> [Task details]
Hunt through the lines below for the string "neck" and copy each one that has it.

> [Source data]
================================
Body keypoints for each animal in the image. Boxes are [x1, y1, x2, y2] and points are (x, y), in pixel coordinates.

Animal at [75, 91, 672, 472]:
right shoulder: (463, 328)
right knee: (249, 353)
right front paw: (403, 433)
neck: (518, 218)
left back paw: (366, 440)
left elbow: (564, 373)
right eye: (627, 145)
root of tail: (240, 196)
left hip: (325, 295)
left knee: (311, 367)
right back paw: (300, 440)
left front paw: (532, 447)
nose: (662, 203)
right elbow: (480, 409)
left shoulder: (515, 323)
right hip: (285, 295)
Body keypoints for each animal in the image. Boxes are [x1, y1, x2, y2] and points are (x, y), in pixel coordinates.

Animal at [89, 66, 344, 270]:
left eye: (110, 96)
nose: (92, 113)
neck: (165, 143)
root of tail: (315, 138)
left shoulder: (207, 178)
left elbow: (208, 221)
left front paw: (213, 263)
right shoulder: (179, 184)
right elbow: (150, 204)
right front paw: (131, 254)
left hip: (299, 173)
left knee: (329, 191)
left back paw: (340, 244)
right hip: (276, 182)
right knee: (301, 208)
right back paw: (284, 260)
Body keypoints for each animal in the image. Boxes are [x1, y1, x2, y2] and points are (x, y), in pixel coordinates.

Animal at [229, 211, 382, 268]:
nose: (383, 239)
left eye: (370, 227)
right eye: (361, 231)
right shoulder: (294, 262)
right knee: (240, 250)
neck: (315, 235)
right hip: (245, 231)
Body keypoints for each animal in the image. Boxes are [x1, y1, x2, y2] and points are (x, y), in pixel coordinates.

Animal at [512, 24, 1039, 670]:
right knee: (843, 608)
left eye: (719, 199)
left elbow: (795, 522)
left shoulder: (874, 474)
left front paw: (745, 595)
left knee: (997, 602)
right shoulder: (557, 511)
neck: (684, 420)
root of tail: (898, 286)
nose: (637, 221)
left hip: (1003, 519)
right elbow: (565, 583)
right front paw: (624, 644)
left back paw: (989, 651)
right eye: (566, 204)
================================
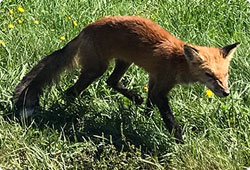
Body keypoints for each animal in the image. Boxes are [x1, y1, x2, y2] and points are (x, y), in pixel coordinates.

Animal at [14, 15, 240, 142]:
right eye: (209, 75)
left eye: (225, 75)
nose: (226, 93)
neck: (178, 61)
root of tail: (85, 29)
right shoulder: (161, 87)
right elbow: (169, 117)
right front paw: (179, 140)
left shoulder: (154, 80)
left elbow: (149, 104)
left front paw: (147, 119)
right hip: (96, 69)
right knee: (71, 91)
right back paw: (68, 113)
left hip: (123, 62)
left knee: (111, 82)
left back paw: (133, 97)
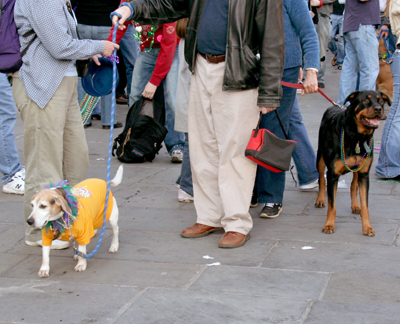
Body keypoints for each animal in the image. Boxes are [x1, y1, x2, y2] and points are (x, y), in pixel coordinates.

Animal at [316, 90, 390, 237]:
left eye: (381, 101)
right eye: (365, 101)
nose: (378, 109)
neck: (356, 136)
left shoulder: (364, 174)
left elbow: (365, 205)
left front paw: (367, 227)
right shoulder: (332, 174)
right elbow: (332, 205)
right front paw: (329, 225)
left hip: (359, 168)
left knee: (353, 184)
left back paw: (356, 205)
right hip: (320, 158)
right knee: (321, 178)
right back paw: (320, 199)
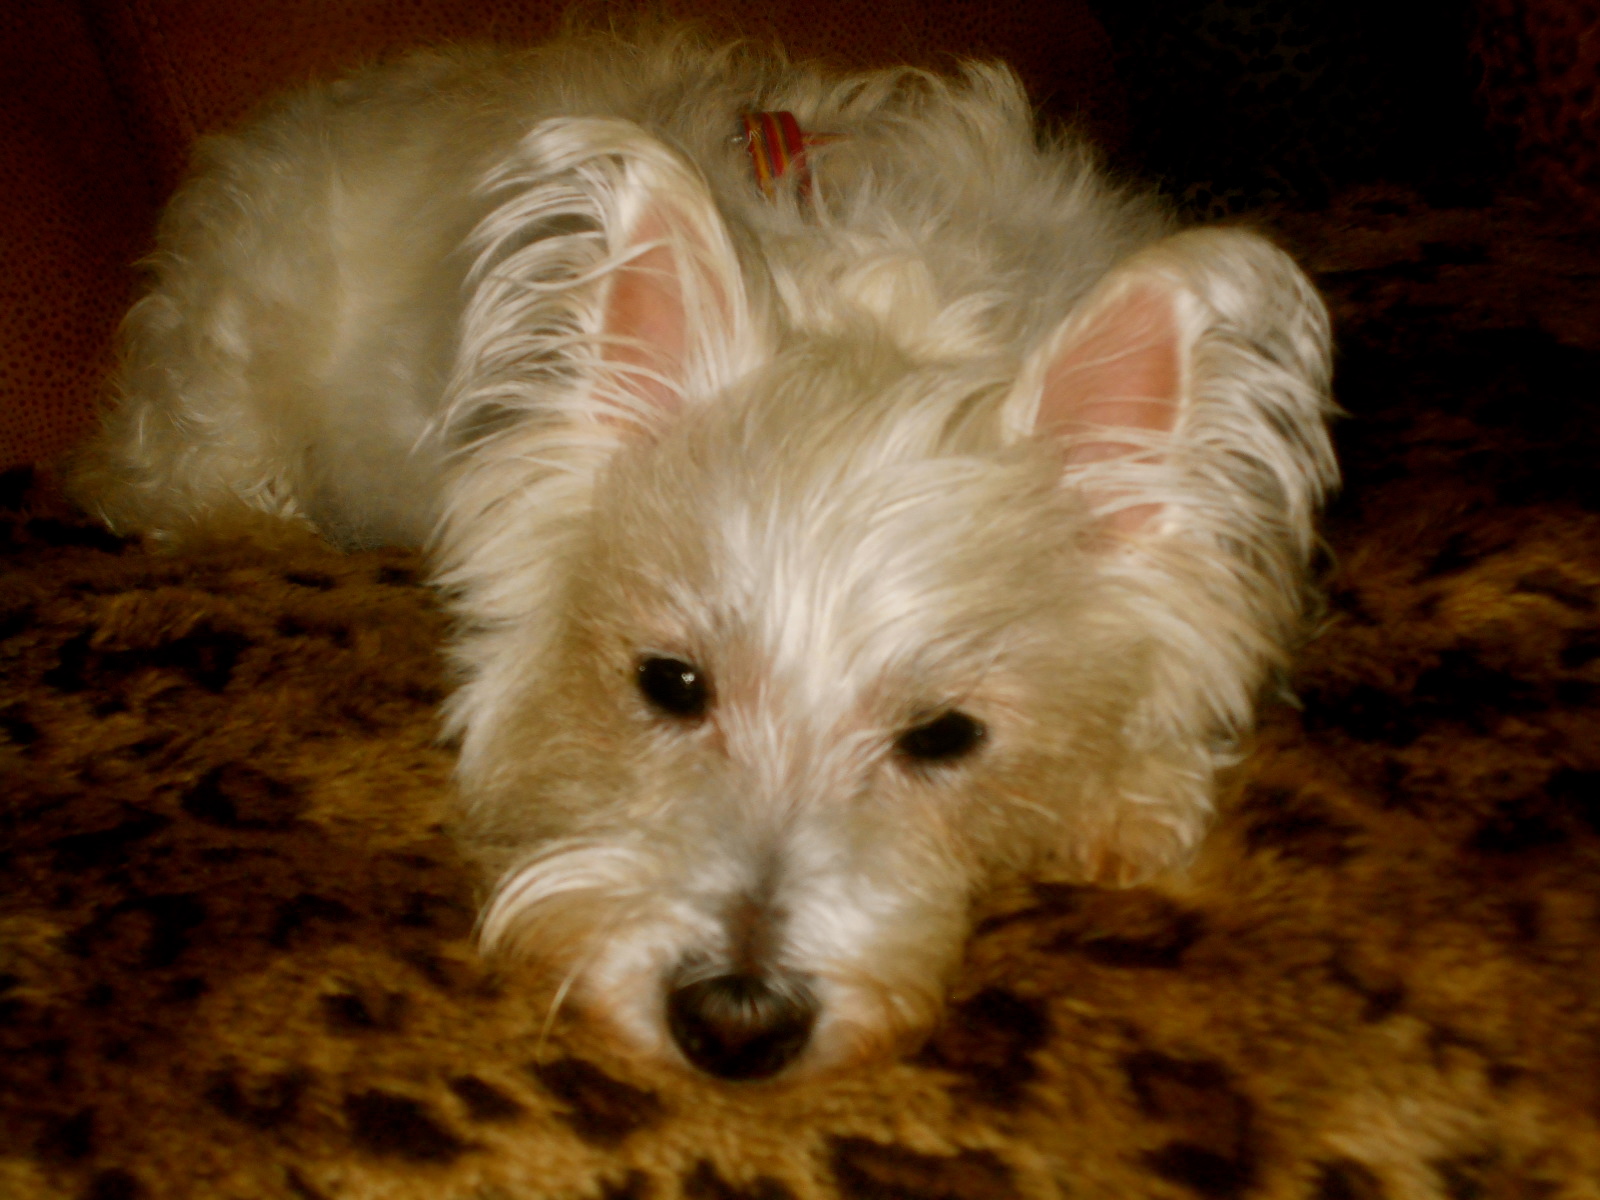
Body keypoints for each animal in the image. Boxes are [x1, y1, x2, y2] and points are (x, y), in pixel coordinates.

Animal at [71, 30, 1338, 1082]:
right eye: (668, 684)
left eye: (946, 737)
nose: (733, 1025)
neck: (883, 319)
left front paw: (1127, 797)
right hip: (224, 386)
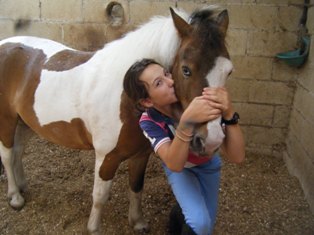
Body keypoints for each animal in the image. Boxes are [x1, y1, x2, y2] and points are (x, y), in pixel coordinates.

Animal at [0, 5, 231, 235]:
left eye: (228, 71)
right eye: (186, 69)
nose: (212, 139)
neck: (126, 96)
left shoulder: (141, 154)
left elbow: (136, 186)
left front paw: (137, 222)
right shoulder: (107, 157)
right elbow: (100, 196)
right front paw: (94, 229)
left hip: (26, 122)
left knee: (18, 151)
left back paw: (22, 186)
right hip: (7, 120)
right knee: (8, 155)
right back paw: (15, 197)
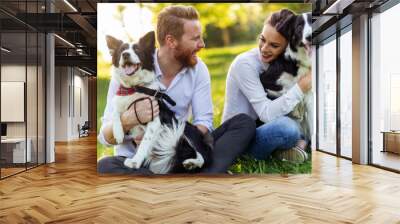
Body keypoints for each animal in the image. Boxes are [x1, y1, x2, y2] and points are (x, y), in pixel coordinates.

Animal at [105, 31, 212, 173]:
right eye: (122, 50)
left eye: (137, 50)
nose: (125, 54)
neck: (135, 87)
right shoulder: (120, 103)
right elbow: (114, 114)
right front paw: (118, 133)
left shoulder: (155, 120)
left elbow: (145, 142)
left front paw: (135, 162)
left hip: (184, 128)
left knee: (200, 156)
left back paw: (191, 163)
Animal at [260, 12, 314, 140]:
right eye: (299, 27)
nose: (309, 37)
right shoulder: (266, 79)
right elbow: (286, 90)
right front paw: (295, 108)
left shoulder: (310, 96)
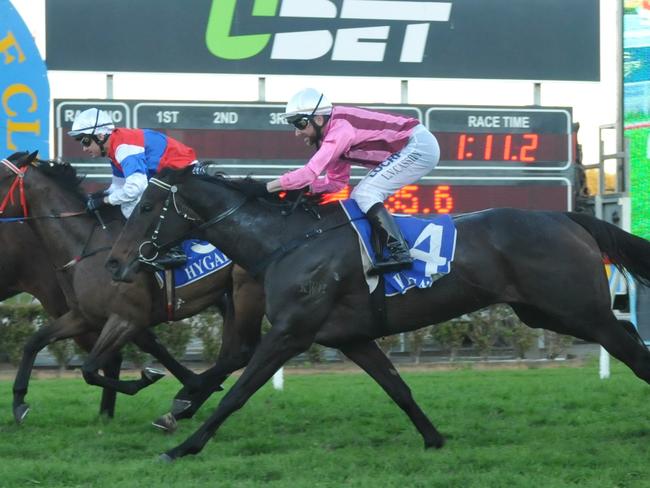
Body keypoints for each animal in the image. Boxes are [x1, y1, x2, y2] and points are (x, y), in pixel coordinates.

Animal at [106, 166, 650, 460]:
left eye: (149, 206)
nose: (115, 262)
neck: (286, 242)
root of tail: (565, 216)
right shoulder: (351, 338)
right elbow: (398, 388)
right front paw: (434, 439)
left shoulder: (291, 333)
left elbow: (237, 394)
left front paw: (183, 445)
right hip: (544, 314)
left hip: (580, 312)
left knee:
================================
> [Task output]
neck: (518, 218)
neck: (165, 143)
neck: (315, 235)
neck: (684, 420)
neck: (178, 61)
neck: (356, 136)
neck: (883, 319)
neck: (126, 96)
neck: (135, 87)
neck: (286, 242)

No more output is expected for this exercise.